Setting Up GitLab Subdomain Redirects with SSL

By admin_norgaard , 24 September, 2025
Setting Up GitLab Subdomain Redirects with SSL

This guide shows how to configure multiple subdomains for your GitLab instance, with automatic redirects and SSL certificates. You will end up with both gitlab.example.com and git.example.com working, with the latter redirecting to the former.

Prerequisites

  • GitLab Omnibus installation
  • Two DNS records pointing to your server (gitlab.example.com and git.example.com)
  • Certbot installed for SSL certificates
  • Root access to your server

Step 1: Get SSL Certificates

First, obtain certificates for both domains:

# Stop GitLab nginx temporarily
sudo gitlab-ctl stop nginx

# Get certificates for both domains
sudo certbot certonly --standalone -d gitlab.example.com -d git.example.com

# Start nginx back up
sudo gitlab-ctl start nginx
Rate Limits: Let's Encrypt has rate limits.

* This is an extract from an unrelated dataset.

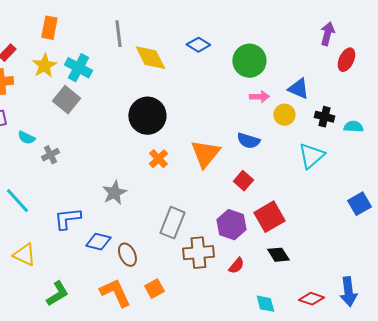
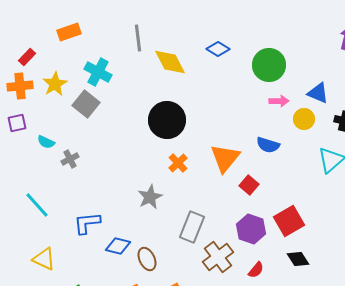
orange rectangle: (49, 28) -> (69, 32), turned 60
yellow star: (44, 66) -> (55, 84), moved
red square: (243, 181) -> (249, 185), moved
gray star: (114, 193) -> (150, 197), moved
brown cross: (198, 253) -> (218, 257), turned -32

If you hit them, wait for the reset time shown in the error message.

Step 2: Configure GitLab

Edit your GitLab configuration file:

sudo nano /etc/gitlab/gitlab.rb

Add this configuration:

external_url 'https://gitlab.example.com'
letsencrypt['enable'] = false  # Using manual certs
nginx['ssl_certificate'] = "/etc/letsencrypt/live/gitlab.example.com/fullchain.pem"
nginx['ssl_certificate_key'] = "/etc/letsencrypt/live/gitlab.example.com/privkey.pem"
nginx['redirect_http_to_https'] = true

# HTTPS redirect for git.example.com
nginx['custom_nginx_config'] = "
server {
  listen 443 ssl;
  server_name git.example.com;
  ssl_certificate /etc/letsencrypt/live/gitlab.example.com/fullchain.pem;
  ssl_certificate_key /etc/letsencrypt/live/gitlab.example.com/privkey.pem;
  return 301 https://gitlab.example.com\$request_uri;
}

server {
  listen 80;
  server_name git.example.com;
  return 301 https://gitlab.example.com\$request_uri;
}
"

Step 3: Apply Configuration

# Reconfigure GitLab
sudo gitlab-ctl reconfigure

# Check status
sudo gitlab-ctl status

Step 4: Set Up Auto-Renewal

Configure certificate auto-renewal to work with GitLab:

# Edit renewal configuration
sudo nano /etc/letsencrypt/renewal/gitlab.example.com.conf

Add these lines at the bottom:

pre_hook = gitlab-ctl stop nginx
post_hook = gitlab-ctl start nginx

Add renewal to crontab:

sudo crontab -e

Add this line:

0 12 * * * /usr/bin/certbot renew --quiet

Step 5: Test Everything

Verify your setup works:

# Test HTTP redirects to HTTPS
curl -I http://gitlab.example.com
curl -I http://git.example.com

# Test HTTPS works
curl -I https://gitlab.example.com
curl -I https://git.example.com

# Test certificate renewal
sudo certbot renew --dry-run

Expected Results:

  • HTTP requests → 301 redirect to HTTPS
  • git.example.com → 301 redirect to gitlab.example.com
  • gitlab.example.com → 302 redirect to login page
  • Renewal test should succeed

What You Get

  • Flexibility: Users can access GitLab using either domain name
  • Security: All traffic automatically redirected to HTTPS
  • Consistency: Everything ends up at your primary domain
  • Automation: Certificates renew automatically

Both gitlab.example.com and git.example.com now work seamlessly, with the shorter git subdomain redirecting to your main GitLab instance. Perfect for accommodating different user preferences while maintaining a single primary URL.

Remember to replace example.com with your actual domain throughout the configuration.